* [REQUIRED TASKS]:
(a) Answer these questions about the passage on collecting miniatures:
(i) Which family member has shown interest in eating the soldiers?
(ii) What was the price of the rule book?
(iii) What was the name on the large box Older Son pulled from the shelf?
(b) Please carry on the passage about collecting miniatures, starting right after its last sentence.

My obsession with tiny metal things has so far proven to be not to be a genetic disorder. Older Son and Middle Daughter haven’t shown much interest in the collection and painting of miniatures and Baby Son, although extremely interested in eating every choking soldier he can find, has not yet found time to master the finer arts of painting and assembling. All members of my family have at one time or another commented unkindly, even to the extent of banishing me and my hordes to my tiny alcove where my computer resides, they now only make an appearance for the nightly painting sessions in front of the TV. This situation changed dramatically on the weekend.
A trip to my Local Retailer of Addictive Hobbies (LRAH) with Older Son found us standing in front of the well stock 40K shelves. To my surprise he expressed a burning desire to build and paint some Space Marines. Now to put this in perspective; I am not a fan of the GW product. I don’t mind the back story and fluff, in fact their fluff is probably the best fluff around but you have to remember I come from a Traveller background, not exactly “hard” science fiction but not D&D in space either. At this point the credit card was feeling generous and we begun to investigate the best way to start. The first surprise came when we picked up the rule book, thinking this a good place to start I was a little taken aback with the ninety-five dollar price tag (that buys a lot of 15mm miniatures or possibly around two or three good rule sets) although our mates at Battlefront seem to have adopted this policy as well. Second surprise came with the miniatures, five miniatures for forty dollars- madness! There was even one walker style thing from the Tau that was fifty dollars for one and they are plastic- more madness! At this point I was busy back pedaling from my “pick anything” statement to “pick nothing and we can order a nice NAC company from GZG and get some change” when Older Son pulled a large box labeled “Warhammer 40,000: Assault on Black Reach”, my heart dropped fearing an imminent house sale to cover the massive expenditure. To my surprise the contents actually represented good value in the context of the rest of the range representing bad value and they even included a rule book!

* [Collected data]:
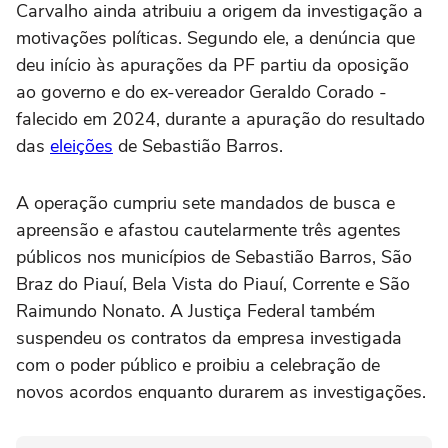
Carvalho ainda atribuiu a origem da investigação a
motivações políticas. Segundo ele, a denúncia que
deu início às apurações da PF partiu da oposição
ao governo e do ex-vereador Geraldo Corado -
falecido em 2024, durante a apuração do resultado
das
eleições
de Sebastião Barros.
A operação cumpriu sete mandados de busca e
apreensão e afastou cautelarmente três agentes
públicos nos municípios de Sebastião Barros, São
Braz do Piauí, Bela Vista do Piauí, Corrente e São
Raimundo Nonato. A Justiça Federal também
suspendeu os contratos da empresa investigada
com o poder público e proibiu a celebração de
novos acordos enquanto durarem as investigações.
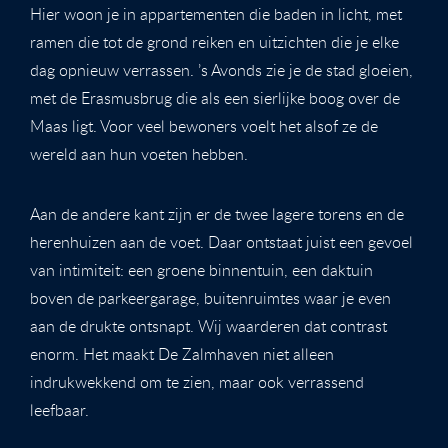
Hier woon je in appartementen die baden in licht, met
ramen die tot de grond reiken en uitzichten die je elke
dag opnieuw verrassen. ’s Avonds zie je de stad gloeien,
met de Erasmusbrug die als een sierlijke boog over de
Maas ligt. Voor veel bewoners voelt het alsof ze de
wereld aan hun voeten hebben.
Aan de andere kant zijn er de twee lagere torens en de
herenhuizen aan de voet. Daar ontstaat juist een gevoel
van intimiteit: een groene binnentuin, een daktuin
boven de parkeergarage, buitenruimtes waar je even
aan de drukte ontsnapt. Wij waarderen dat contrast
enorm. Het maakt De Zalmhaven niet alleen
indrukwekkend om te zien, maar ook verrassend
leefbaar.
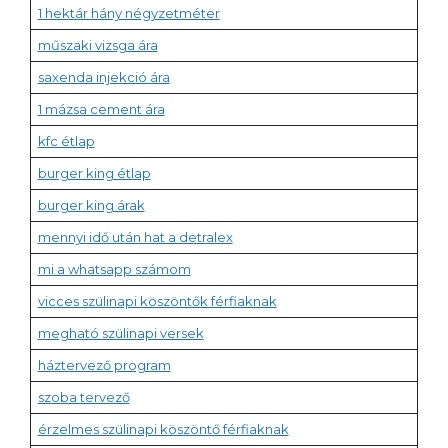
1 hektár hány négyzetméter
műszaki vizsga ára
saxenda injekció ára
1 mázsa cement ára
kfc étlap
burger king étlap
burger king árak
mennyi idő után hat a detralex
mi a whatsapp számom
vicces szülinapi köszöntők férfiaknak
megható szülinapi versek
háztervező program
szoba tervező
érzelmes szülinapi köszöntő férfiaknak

* * *

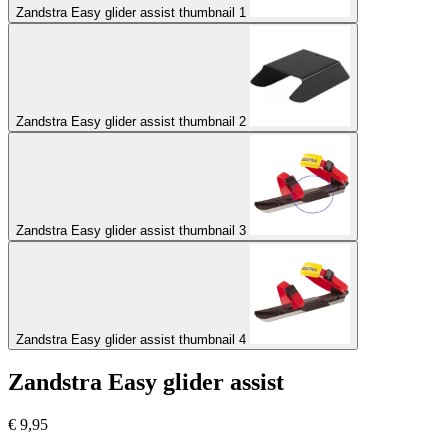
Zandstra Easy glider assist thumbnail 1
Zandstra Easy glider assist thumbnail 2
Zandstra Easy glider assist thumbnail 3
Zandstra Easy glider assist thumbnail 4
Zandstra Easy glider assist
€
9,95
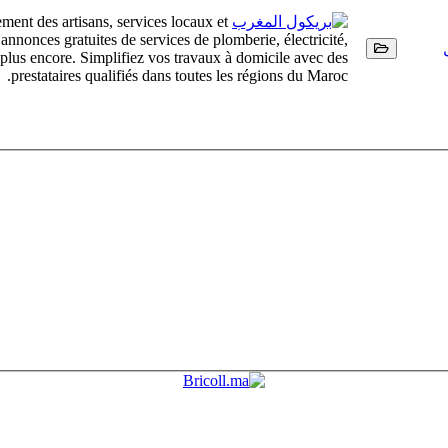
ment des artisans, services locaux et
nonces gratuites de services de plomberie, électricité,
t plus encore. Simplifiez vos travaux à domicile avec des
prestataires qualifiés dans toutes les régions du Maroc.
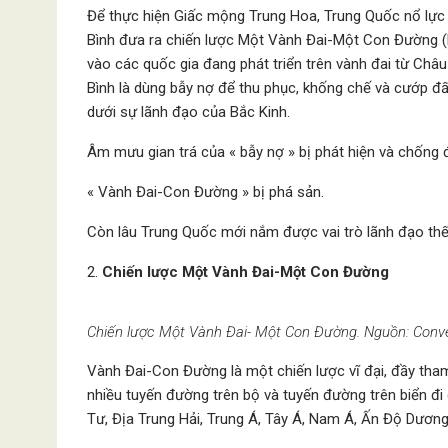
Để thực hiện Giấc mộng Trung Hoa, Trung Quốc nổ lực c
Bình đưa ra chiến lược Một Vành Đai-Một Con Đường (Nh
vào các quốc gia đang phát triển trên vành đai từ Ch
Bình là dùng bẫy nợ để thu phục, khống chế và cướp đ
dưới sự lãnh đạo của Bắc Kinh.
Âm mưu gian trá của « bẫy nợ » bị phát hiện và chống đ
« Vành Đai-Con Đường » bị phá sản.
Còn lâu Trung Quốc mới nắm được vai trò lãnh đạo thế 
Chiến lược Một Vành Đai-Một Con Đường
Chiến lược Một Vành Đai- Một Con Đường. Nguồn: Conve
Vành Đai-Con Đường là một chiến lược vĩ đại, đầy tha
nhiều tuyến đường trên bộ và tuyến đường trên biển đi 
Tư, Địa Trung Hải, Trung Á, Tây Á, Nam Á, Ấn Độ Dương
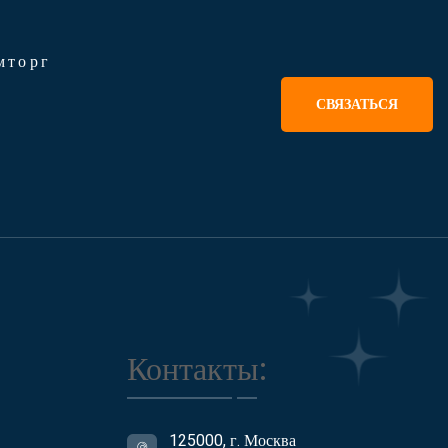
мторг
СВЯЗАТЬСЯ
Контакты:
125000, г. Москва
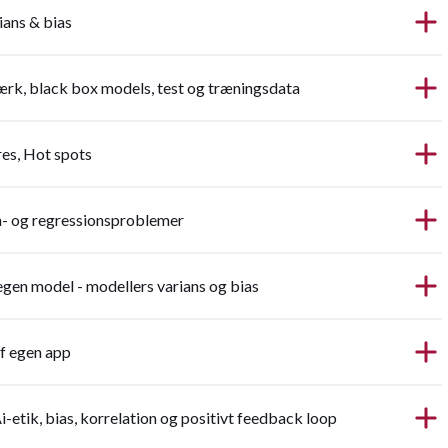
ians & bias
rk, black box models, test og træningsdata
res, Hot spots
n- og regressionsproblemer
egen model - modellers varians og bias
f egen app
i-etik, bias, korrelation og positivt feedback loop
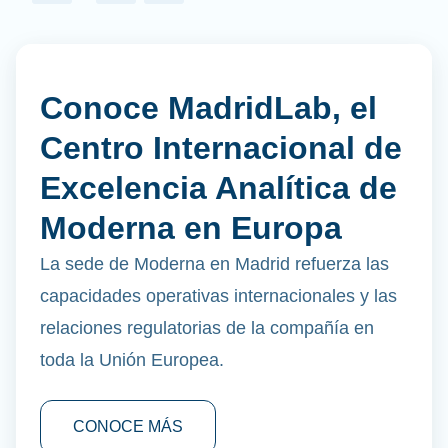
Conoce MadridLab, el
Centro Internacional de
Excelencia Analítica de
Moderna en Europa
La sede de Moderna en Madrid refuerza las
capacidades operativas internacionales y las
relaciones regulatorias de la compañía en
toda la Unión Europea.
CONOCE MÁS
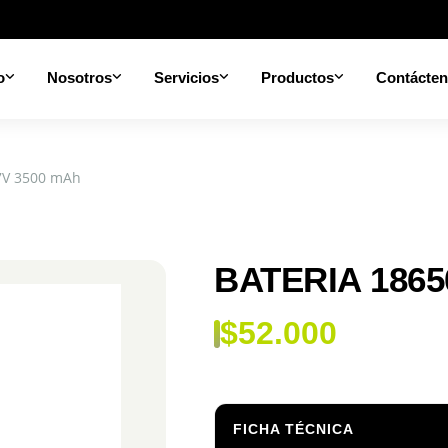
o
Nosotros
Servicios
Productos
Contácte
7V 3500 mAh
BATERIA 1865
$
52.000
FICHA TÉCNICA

* * *

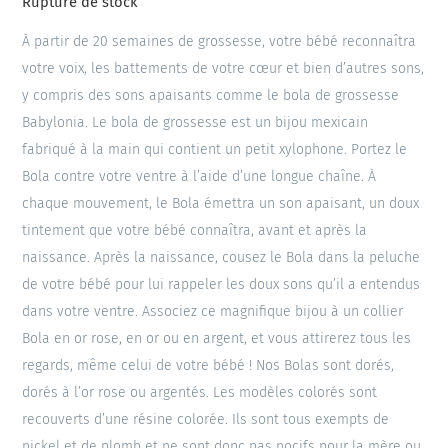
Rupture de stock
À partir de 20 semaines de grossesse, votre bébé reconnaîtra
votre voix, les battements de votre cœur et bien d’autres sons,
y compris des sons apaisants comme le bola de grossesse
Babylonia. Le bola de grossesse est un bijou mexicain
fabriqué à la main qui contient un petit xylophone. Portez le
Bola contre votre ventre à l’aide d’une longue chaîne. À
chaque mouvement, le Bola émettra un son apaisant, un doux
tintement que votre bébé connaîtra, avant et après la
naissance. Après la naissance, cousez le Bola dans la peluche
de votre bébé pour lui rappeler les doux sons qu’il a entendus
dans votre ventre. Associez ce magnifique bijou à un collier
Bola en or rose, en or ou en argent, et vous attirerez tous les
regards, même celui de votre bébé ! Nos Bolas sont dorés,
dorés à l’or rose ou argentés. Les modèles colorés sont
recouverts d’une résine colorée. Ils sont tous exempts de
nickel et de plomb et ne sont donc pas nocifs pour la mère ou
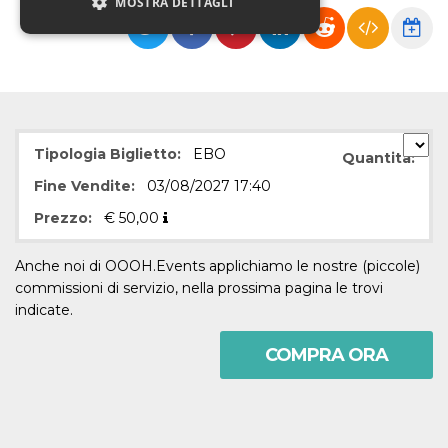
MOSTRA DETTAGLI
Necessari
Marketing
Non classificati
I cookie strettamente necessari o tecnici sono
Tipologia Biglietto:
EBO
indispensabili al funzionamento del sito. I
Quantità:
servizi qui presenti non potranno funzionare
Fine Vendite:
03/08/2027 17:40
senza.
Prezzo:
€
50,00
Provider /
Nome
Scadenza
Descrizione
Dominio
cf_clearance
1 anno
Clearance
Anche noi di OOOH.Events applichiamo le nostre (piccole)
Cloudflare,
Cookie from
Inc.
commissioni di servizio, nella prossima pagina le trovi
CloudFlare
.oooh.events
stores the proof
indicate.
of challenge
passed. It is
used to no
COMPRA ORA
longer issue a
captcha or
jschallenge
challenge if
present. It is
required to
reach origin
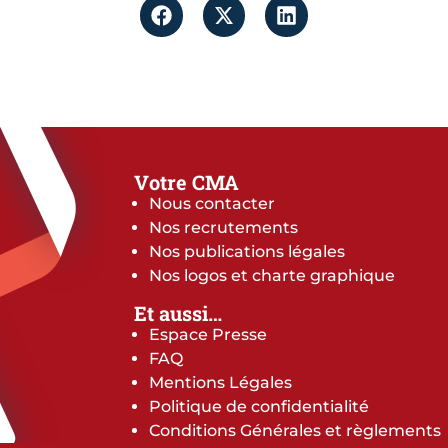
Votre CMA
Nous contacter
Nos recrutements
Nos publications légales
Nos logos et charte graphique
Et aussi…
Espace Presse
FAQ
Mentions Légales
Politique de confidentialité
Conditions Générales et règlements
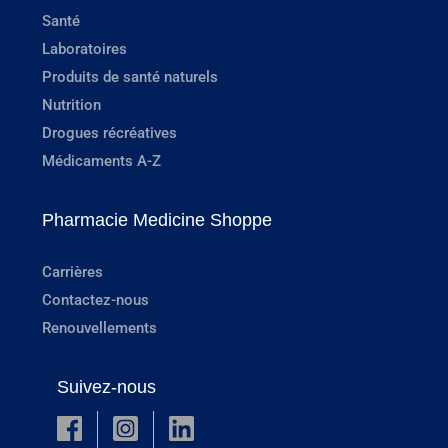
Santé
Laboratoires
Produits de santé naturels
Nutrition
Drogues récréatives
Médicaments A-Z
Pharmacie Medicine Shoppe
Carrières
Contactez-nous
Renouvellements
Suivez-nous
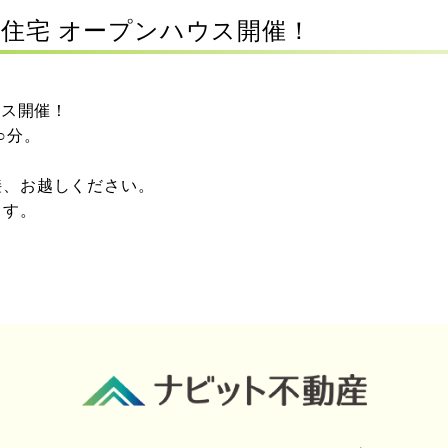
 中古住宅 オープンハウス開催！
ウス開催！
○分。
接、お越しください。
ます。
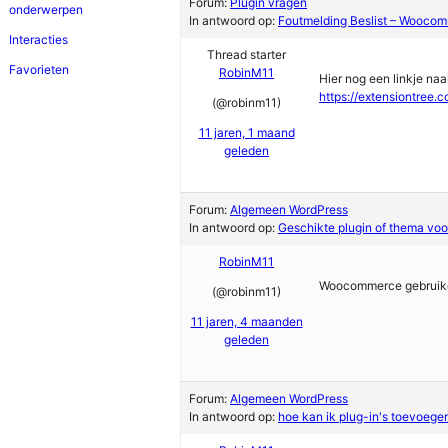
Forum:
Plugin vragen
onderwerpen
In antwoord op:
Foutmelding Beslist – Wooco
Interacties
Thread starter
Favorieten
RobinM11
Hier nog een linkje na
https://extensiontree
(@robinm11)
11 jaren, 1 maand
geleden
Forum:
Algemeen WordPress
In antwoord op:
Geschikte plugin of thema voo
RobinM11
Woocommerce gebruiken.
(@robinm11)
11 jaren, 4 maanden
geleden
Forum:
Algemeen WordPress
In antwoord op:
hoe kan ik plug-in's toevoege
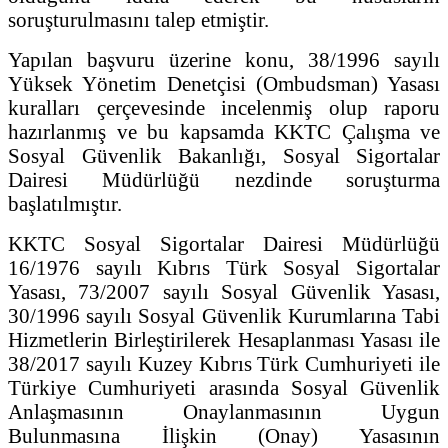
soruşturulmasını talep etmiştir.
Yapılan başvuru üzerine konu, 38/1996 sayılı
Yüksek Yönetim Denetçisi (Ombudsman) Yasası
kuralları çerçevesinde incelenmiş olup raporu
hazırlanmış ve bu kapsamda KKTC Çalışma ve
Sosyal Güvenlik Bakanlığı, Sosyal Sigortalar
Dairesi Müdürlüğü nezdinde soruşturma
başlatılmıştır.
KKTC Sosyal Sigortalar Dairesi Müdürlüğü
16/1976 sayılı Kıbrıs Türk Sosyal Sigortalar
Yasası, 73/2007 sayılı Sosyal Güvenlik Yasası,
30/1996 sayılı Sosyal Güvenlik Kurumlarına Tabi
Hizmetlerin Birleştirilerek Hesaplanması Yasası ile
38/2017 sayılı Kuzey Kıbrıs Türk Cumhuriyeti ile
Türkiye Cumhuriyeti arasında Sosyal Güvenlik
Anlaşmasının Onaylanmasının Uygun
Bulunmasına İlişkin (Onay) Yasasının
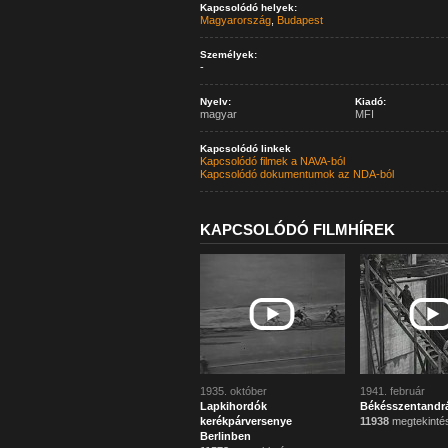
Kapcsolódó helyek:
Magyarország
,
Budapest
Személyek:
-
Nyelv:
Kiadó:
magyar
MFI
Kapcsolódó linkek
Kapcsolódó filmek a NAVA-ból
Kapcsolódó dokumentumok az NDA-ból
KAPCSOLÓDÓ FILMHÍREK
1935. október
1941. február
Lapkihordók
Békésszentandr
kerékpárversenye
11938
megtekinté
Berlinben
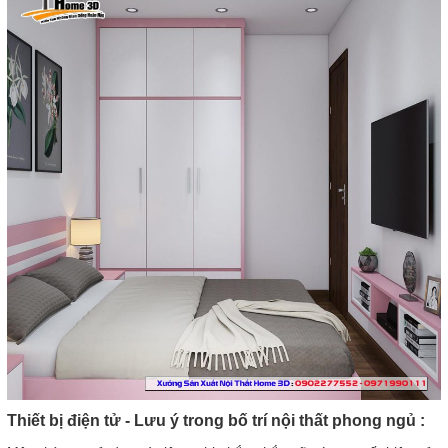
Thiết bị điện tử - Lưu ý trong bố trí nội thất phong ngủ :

* [RESPONSES BY ITEM NUMBER]:
(a)
(i) Baby Son
(ii) Ninety-five dollars
(iii) "Warhammer 40,000: Assault on Black Reach"

(b)
Older Son has the power to distill what at face value appears to be an expensive an unnecessary purchase into an essential and feature laded purchase that will deliver endless days of joy and thus when amortized over its expected lifespan deliver a return on investment that will exceed expectations, a salesman in the making. The box went to the counter and home to the kitchen table where the four sprues of Airfix like plastic awaited assembly. To give them credit GW have taken what I like to call the “drug dealer” approach: the first hit is free but once you are addicted you pay through the nose. This is pretty much a standard marketing tactic but at the end of the day did I fell ripped off? I had a good think about this and I have to say that it’s a resounding “no”. Let’s face it, it’s an exciting and well put together product which both myself and Older Son will have a blast painting and playing with. We can use some of the existing terrain already in use for my 15mm stuff and it gives him an accessible entry point into the hobby. It may not be to my liking but to be completely honest, I am excited about finally learning what all the fuss is about, after all, he could have been interested in fantasy and that would have been a complete disaster!